Café e infusiones
Llaman a la puerta a la hora de comer. A través de la mirilla veo a cuatro hombres que sujetan un cajón de tablones pintados de negro sin lijar, y un quinto que espera con actitud impaciente pegado a la puerta. Abro algo intimidada. El quinto hombre, un tipo alto de aspecto resuelto cansado del mundo, agotado de estar obligado a lidiar diariamente con gente ignorante y torpe como adivinaba también sería el caso, comprueba mi identidad en un trozo de papel gastado que lleva en la mano:
—¿Doña Lucía Fuentes?
—Sí, soy yo.
—¡Vaya, por fin la encontramos! Llevamos años tratando de localizarla para devolverle a su padre.
—¿A mi padre? Pero si murió hace veinticinco años.
—Precisamente, ¿y nunca ha pensado en él después de eso?
—Claro que he pensado en él.
—Y entonces, ¿por qué no ha ido a recogerlo?
—¿A recogerlo? ¿Cómo a recogerlo?

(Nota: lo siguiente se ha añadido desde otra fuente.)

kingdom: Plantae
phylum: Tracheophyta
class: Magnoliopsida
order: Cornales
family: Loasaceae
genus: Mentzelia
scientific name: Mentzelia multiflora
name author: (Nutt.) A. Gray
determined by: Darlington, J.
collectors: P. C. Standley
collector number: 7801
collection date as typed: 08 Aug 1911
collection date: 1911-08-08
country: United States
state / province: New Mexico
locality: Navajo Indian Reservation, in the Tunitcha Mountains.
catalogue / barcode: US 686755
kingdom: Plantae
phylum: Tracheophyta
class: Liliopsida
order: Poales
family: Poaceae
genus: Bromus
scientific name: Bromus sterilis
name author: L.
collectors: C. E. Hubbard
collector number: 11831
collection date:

Está muerto.
—Pues por eso, no iba a venir él solito, tendría que haber ido a buscarlo hace bastante tiempo, ¿no?
—Pero, ¿no se hace cargo el Gobierno de los muertos?
—¿El Gobierno? ¡Hay que ver! Siempre así. ¿Y se le ocurre de qué manera iba a hacerse cargo el Gobierno de “todos” los muertos? Es lo que tenemos, así tenemos el trabajo que tenemos. —Habla más para sus porteadores que para mí, a la que considera que no merece la pena dar unas explicaciones que voy a ser incapaz de entender.
—Pero yo no he oído nunca decir a alguien que tenga que recoger a sus muertos. ¿Y qué se hace con ellos?
—Y yo qué sé, usted sabrá lo que quiere hacer. Bastante hemos tenido con guardárselo durante todo este tiempo. —Y entran en tropel hasta el salón sin invitarlos, agotada la paciencia infinita del airado portavoz.
—Bien, ¿dónde lo ponemos?
—Eh… bueno, pues ahí, delante de la tele, es donde único hay sitio.
—Firme aquí el recibí.
Se marchan sin darme tiempo a recuperar el aliento para más preguntas y me dejan con la caja negra en medio del salón.